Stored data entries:
- - - - - - -

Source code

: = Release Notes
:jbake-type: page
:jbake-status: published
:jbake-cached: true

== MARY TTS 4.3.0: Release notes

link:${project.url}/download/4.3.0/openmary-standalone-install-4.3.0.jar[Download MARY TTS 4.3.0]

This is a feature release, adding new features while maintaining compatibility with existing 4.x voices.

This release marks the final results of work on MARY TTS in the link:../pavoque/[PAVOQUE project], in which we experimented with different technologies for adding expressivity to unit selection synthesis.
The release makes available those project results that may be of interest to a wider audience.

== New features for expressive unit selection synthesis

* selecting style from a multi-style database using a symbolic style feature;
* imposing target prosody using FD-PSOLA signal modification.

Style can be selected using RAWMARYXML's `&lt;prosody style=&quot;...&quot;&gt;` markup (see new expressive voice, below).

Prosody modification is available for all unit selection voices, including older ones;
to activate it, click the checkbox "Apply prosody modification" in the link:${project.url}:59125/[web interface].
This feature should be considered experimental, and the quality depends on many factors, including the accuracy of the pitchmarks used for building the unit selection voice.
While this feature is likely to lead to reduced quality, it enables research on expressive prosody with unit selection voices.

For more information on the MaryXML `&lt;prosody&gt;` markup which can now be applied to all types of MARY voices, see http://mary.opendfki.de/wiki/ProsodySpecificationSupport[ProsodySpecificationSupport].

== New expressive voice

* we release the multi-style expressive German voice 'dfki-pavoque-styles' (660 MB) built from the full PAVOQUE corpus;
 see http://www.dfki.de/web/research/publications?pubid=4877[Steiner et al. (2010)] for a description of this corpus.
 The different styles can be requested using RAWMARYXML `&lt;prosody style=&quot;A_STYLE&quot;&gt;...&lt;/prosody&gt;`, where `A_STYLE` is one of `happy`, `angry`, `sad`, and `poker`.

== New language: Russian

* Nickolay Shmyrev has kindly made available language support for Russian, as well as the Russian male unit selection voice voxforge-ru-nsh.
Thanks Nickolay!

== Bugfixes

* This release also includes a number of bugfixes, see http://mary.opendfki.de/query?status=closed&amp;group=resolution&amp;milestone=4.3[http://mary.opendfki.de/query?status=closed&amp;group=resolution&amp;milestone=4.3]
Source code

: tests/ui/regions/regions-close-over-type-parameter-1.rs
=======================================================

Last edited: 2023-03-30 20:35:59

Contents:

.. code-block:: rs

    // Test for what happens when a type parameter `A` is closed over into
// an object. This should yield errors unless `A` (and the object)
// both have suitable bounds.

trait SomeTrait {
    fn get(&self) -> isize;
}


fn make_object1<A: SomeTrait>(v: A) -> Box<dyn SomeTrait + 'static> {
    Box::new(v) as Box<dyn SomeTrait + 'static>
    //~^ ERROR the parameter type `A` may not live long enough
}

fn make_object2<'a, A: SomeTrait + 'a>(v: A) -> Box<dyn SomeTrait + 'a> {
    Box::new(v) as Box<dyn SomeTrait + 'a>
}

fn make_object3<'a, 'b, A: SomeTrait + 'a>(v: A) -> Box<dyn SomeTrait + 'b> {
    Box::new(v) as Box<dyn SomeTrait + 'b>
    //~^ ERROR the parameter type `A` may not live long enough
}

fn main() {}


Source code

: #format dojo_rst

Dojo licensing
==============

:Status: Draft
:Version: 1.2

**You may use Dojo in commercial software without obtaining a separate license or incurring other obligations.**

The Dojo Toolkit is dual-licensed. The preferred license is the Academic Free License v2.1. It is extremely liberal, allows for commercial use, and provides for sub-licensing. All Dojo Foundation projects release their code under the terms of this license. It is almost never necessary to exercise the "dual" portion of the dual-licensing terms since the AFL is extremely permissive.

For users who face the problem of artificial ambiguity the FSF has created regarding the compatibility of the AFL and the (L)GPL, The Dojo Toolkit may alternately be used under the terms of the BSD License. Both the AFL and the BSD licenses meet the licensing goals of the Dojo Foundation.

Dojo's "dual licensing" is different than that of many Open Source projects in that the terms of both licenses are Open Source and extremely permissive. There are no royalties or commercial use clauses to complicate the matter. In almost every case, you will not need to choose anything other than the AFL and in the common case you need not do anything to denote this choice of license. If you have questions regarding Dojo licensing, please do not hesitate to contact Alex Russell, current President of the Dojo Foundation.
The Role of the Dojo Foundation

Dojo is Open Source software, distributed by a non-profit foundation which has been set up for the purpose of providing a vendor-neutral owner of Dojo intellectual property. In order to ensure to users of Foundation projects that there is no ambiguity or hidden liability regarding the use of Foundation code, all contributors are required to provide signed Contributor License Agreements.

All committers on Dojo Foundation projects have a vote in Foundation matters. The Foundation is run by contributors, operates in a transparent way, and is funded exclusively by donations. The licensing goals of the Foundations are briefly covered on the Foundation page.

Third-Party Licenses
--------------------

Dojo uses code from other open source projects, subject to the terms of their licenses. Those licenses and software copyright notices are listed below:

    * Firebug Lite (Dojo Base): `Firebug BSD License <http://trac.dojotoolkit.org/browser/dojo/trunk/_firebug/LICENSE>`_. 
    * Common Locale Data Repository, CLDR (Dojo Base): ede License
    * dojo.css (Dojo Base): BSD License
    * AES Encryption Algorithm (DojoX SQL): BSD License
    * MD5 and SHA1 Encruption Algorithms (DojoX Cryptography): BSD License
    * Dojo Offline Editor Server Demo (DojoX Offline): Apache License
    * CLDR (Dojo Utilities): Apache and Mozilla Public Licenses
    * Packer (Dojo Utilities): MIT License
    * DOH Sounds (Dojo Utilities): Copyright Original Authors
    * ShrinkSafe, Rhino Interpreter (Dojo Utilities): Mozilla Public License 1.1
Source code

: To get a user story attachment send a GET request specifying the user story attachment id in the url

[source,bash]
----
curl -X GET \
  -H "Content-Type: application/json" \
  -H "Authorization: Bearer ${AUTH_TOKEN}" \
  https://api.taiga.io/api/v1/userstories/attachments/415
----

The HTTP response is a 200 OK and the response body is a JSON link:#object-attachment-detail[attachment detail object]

- - - - - - -

== Prompt ==
Give back exactly the lines above starting at the line where "Prosody modification is" appears and ending at the line where "of this corpus." appears, both included, with no other lines.

== Result ==
Prosody modification is available for all unit selection voices, including older ones;
to activate it, click the checkbox "Apply prosody modification" in the link:${project.url}:59125/[web interface].
This feature should be considered experimental, and the quality depends on many factors, including the accuracy of the pitchmarks used for building the unit selection voice.
While this feature is likely to lead to reduced quality, it enables research on expressive prosody with unit selection voices.

For more information on the MaryXML `&lt;prosody&gt;` markup which can now be applied to all types of MARY voices, see http://mary.opendfki.de/wiki/ProsodySpecificationSupport[ProsodySpecificationSupport].

== New expressive voice

* we release the multi-style expressive German voice 'dfki-pavoque-styles' (660 MB) built from the full PAVOQUE corpus;
 see http://www.dfki.de/web/research/publications?pubid=4877[Steiner et al. (2010)] for a description of this corpus.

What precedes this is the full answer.